FFR-CT Guiding CAD Care

FFR-CT Guiding CAD Care

PLATFORM Study Coronary computed tomography angiography (CTA) has become an important non-invasive exam in the evaluation of patients with coronary artery disease (CAD). In comparison to other strategies that start with the evaluation of functional ischemia, the anatomic approach provided by CTA was shown to provide very high negative predictive numbers, despite lower positive prediction.

PLATFORM Study

Coronary computed tomography angiography (CTA) has become an important non-invasive exam in the evaluation of patients with coronary artery disease (CAD). In comparison to other strategies that start with the evaluation of functional ischemia, the anatomic approach provided by CTA was shown to provide very high negative predictive numbers, despite lower positive prediction. In the Promise trial, CTA performed similarly to a strategy that used functional testing initially, although more patients enrolled in the CTA arm did undergo invasive treatment. To overcome this issue, the functional evaluation of anatomical lesions has been suggested to improve the effectiveness of CTA and noninvasive fractional flow reserve analysis FFR-CT) was developed to allow for supplementary flow information to static anatomical images.
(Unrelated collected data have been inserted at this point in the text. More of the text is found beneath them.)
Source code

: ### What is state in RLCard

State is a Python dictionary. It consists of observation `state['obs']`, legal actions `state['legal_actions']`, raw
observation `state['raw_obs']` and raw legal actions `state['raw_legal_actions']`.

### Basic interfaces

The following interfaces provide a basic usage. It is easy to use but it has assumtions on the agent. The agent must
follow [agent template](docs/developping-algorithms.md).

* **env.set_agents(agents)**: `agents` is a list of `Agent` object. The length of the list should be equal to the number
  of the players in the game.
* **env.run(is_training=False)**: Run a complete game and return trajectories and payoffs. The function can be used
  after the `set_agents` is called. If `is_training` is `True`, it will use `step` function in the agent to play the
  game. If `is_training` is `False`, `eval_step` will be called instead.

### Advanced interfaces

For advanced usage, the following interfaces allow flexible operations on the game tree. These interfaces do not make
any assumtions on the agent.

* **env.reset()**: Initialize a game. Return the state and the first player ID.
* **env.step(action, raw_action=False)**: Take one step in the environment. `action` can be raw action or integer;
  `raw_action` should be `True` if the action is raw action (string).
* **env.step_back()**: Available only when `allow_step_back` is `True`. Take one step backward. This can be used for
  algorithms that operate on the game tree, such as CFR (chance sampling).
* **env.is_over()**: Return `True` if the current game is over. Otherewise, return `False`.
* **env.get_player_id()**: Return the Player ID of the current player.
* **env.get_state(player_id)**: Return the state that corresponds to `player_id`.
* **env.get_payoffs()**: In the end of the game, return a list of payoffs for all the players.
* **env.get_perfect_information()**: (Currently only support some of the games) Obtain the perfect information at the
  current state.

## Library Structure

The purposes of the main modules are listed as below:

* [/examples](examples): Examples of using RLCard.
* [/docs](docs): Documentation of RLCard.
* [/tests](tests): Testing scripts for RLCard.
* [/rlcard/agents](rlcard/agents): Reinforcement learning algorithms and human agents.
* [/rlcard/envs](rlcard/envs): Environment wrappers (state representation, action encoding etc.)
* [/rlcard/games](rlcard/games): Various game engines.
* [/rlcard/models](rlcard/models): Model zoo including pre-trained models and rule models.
In the Platform study, European centers enrolled patients with suspected CAD to either an initial invasive or non-invasive evaluation, with each arm being further stratified by the use or not of FFR-CT to guide treatment. The short-term results of the trial showed that FFR-CT guided treatment resulted in less need for planned invasive angiographies and fewer numbers of normal angiograms with similar clinical endpoints. In this study by Douglas et al, the authors now look at medium term results with 1-year outcomes in the same cohorts.

After 1-year follow-up, the invasive arm that was guided by FFR-CT cost significantly less than patients in this arm that were not assessed by the exam (USD8127 versus USD12145, P<0.0001). At the same time, routine use of FFR-CT in the initial noninvasive cohort resulted in similar total cost, not considering the extra cost of the FFR-CT exam. Quality of life was similar in both groups, independently of the use of FFR-CT. Clinical endpoints also did not differ among the groups.

Taken together, this new analysis of the Platform data allows us to conclude that at a longer-term follow-up, FFR-CT apparently is cost-effective when used in patients who start-off with an invasive strategy and the treatment is guided by the non-invasive functional analysis. When considering starting with a non-invasive approach, FFR-CT did not show at 1-year follow-up an improvement in cost and could end up costing more considering the additional expenditure with the exam itself. In terms of quality of life, Platform had showed an improvement using FFR-CT at 90 days but this advantage seemed to wane off as time went on. Of course, all these results should be interpreted considering a rather limited number of patients stratified (204 non-invasively and 380 invasively). Nevertheless, given the findings driven by the invasive arm, FFR-CT might be valuable tools in these patients without any loss in clinical outcomes or quality of life.